The List library is missing the Exists analog of Forall_impl. The pre…

…vious proof of pigeonhole_principle, essentially applied Exists_impl for a special case. I factored out this code and provided a proof of Exists_impl and revised pigeonhole_principle to use this proof.

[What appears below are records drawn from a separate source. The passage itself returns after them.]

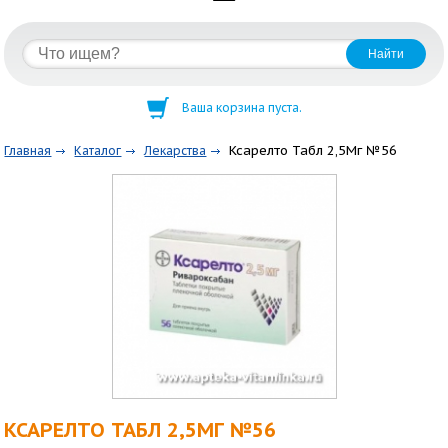
Ваша корзина пуста.
Ксарелто Табл 2,5Мг №56
Главная
Каталог
Лекарства
КСАРЕЛТО ТАБЛ 2,5МГ №56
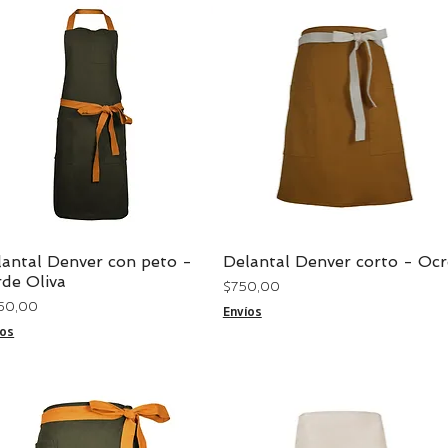
lantal Denver con peto -
Delantal Denver corto - Ocr
Vista rápida
Vista rápida
rde Oliva
Precio
$ 750,00
cio
.150,00
Envíos
íos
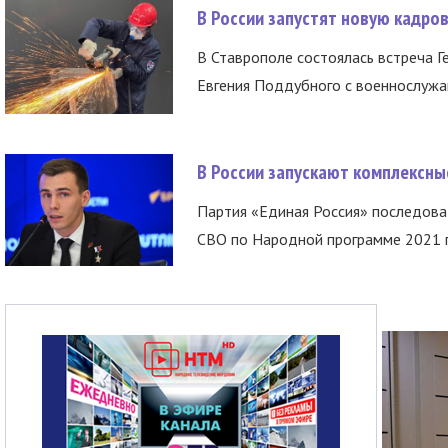
В России запустят новую кадро
В Ставрополе состоялась встреча Г
Евгения Поддубного с военнослужащ
В России запускают комплексн
Партия «Единая Россия» последов
СВО по Народной программе 2021 го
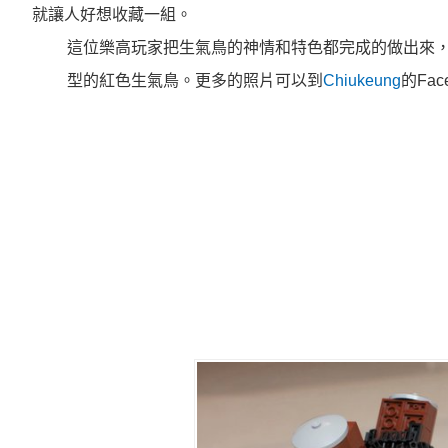
就讓人好想收藏一組。
這位樂高玩家把生氣鳥的神情和特色都完成的做出來
型的紅色生氣鳥。更多的照片可以到
Chiukeung
的Fa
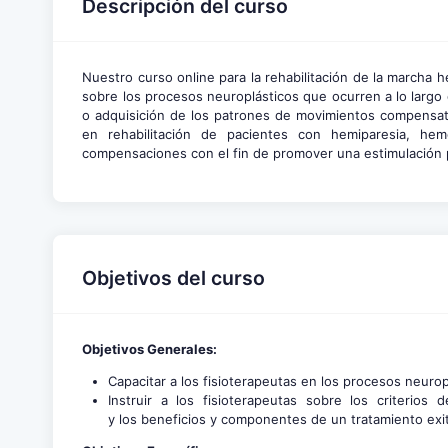
Descripción del curso
Nuestro curso online para la rehabilitación de la marcha h
sobre los procesos neuroplásticos que ocurren a lo largo 
o adquisición de los patrones de movimientos compensator
en rehabilitación de pacientes con hemiparesia, hemo
compensaciones con el fin de promover una estimulación pe
Objetivos del curso
Objetivos Generales:
Capacitar a los fisioterapeutas en los procesos neurop
Instruir a los fisioterapeutas sobre los criterios
y los beneficios y componentes de un tratamiento exi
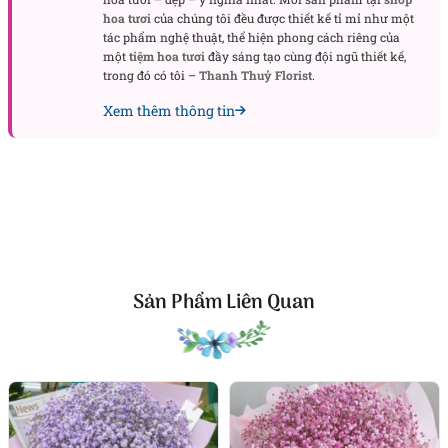
hoa tươi
của chúng tôi đều được thiết kế tỉ mỉ như một
tác phẩm nghệ thuật, thể hiện phong cách riêng của
một
tiệm hoa tươi
đầy sáng tạo cùng đội ngũ thiết kế,
trong đó có tôi –
Thanh Thuỷ Florist
.
Xem thêm thông tin
Bó hoa baby tím vô cùng lãng mạn
Bó hoa
baby tím vô cùng lãng mạn phù hợp để dành
Sản Phẩm Liên Quan
tặng những người thân yêu
Hoa bi có nhiều màu, mỗi màu lại tượng trưng cho
một ý nghĩa khác nhau.
Hoa baby tím
biểu tượng
cho tình yêu chung thủy, không chỉ vậy màu tím
mộng mơ và thân thương còn truyền tải vẻ đẹp sang
trọng, quý phái. Một
bó hoa tươi
bi tím
thường được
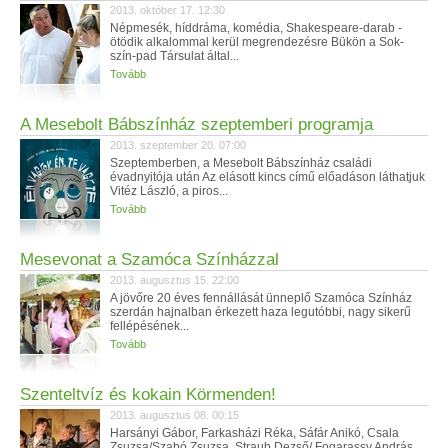
2013. október 17. 12:30
Népmesék, híddráma, komédia, Shakespeare-darab -
ötödik alkalommal kerül megrendezésre Bükön a Sok-
szín-pad Társulat által...
Tovább
A Mesebolt Bábszínház szeptemberi programja
2013. szeptember 20. 07:00
Szeptemberben, a Mesebolt Bábszínház családi
évadnyitója után Az elásott kincs című előadáson láthatjuk
Vitéz László, a piros...
Tovább
Mesevonat a Szamóca Színházzal
2013. augusztus 15. 22:00
A jövőre 20 éves fennállását ünneplő Szamóca Színház
szerdán hajnalban érkezett haza legutóbbi, nagy sikerű
fellépésének...
Tovább
Szenteltvíz és kokain Körmenden!
2013. augusztus 08. 00:15
Harsányi Gábor, Farkasházi Réka, Sáfár Anikó, Csala
Zsuzsa/Szabó Zsuzsa, Straub Dezső/ Fogarassy András,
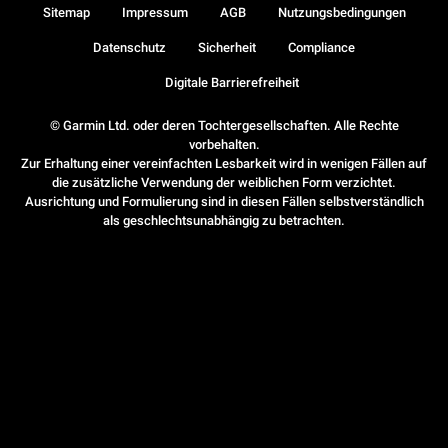
Sitemap
Impressum
AGB
Nutzungsbedingungen
Datenschutz
Sicherheit
Compliance
Digitale Barrierefreiheit
© Garmin Ltd. oder deren Tochtergesellschaften. Alle Rechte
vorbehalten.
Zur Erhaltung einer vereinfachten Lesbarkeit wird in wenigen Fällen auf
die zusätzliche Verwendung der weiblichen Form verzichtet.
Ausrichtung und Formulierung sind in diesen Fällen selbstverständlich
als geschlechtsunabhängig zu betrachten.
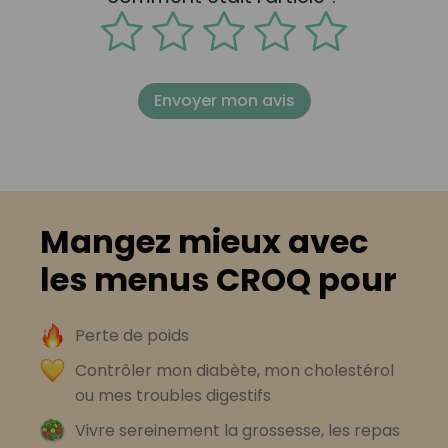
Envoyer mon avis
Mangez mieux avec
les menus CROQ pour
Perte de poids
Contrôler mon diabète, mon cholestérol
ou mes troubles digestifs
Vivre sereinement la grossesse, les repas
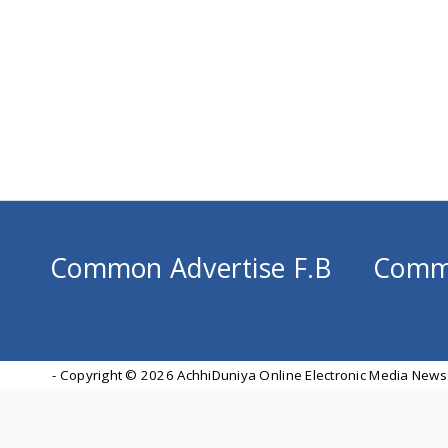
Common Advertise F.B
Comm
- Copyright ©
2026 AchhiDuniya Online Electronic Media News 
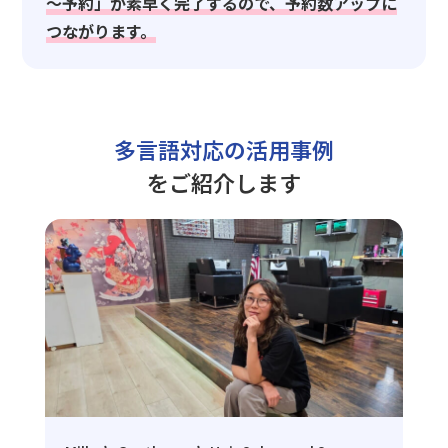
～予約」が素早く完了するので、予約数アップに
つながります。
多言語対応の活用事例
をご紹介します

This change should make pigeonhole_principle clearer while providing another missing list function.

pigeons.v

@@ -40,7 +40,7 @@ Require Import Lt.          (* for le_not_lt *)
 Require Import Compare_dec. (* for le_dec *)
 Require Import PeanoNat.    (* for Nat.nle_succ_0 *)
 
-(** I. Basic Concepts *) 
+(** * I. Basic Concepts *) 
 
 (** Represents things (such as pigeons). *)
 Parameter thing : Set.
@@ -88,7 +88,9 @@ Definition container_ok_dec
 Definition containers_ok (cs : containers) : Prop
   := Forall container_ok cs.
 
-(*
+(** * II. Auxiliary Theorems *)
+
+(**
   Accepts a predicate, [P], and a list, [x0 ::
   xs], and proves that if [P] is true for every
   element in [x0 :: xs], then [P] is true for
@@ -108,7 +110,39 @@ Definition Forall_tail
 
 Arguments Forall_tail {A} {P} x0 xs.
 
-(** II. Fundamental Proof *)
+(**
+  Accepts two predicates, [P] and [Q], and a
+  list, [xs], and proves that, if [P -> Q],
+  and there exists an element in [xs] for which
+  [P] is true, then there exists an element in
+  [xs] for which [Q] is true.
+*)
+Definition Exists_impl
+  :  forall (A : Type) (P Q : A -> Prop),
+     (forall x : A, P x -> Q x) ->
+     forall xs : list A,
+       Exists P xs ->
+       Exists Q xs
+  := fun _ P Q H xs H0
+       => let H1
+            :  exists x, In x xs /\ P x
+            := proj1 (Exists_exists P xs) H0 in
+          let H2
+            :  exists x, In x xs /\ Q x
+            := ex_ind
+                 (fun x H2
+                   => ex_intro
+                        (fun x => In x xs /\ Q x)
+                        x
+                        (conj
+                          (proj1 H2)
+                          (H x (proj2 H2))))
+                 H1 in
+          (proj2 (Exists_exists Q xs)) H2.
+
+Arguments Exists_impl {A} {P} {Q} H xs H0.
+
+(** * III. Fundamental Proof *)
 
 (**
   This theorem proves that given a collection
@@ -162,7 +196,7 @@ Definition num_things_num_containers
                        ((Nat.nle_succ_0 (length xs))
                          (le_S_n (S (length xs)) 0 ((Forall_inv H0) : S (S (length xs)) <= 1)))))).
 
-(** III. The Pigeonhole Principle *)
+(** * IV. The Pigeonhole Principle *)
 
 (**
   This lemma proves that if we have a collection
@@ -210,18 +244,8 @@ Definition pigeonhole_principle
      num_things cs > num_containers cs ->
      Exists (fun c : container => container_num_things c > 1) cs
   := fun cs H
-       => let H0
-            :  exists c : container, In c cs /\ ~ container_num_things c <= 1
-            := proj1 (Exists_exists (fun c => ~ container_num_things c <= 1) cs) (lemma_1 cs H) in
-          let H1
-            :  exists c : container, In c cs /\ container_num_things c > 1
-            := ex_ind
-                 (fun c H2
-                   => ex_intro
-                        (fun c => In c cs /\ container_num_things c > 1)
-                        c
-                        (conj
-                          (proj1 H2)
-                          (not_le (container_num_things c) 1 (proj2 H2))))
-                 H0 in
-          proj2 (Exists_exists (fun c => container_num_things c > 1) cs) H1.
+       => Exists_impl
+            (fun c (H0 : ~ container_ok c)
+              => not_le (container_num_things c) 1 H0)
+            cs
+            (lemma_1 cs H).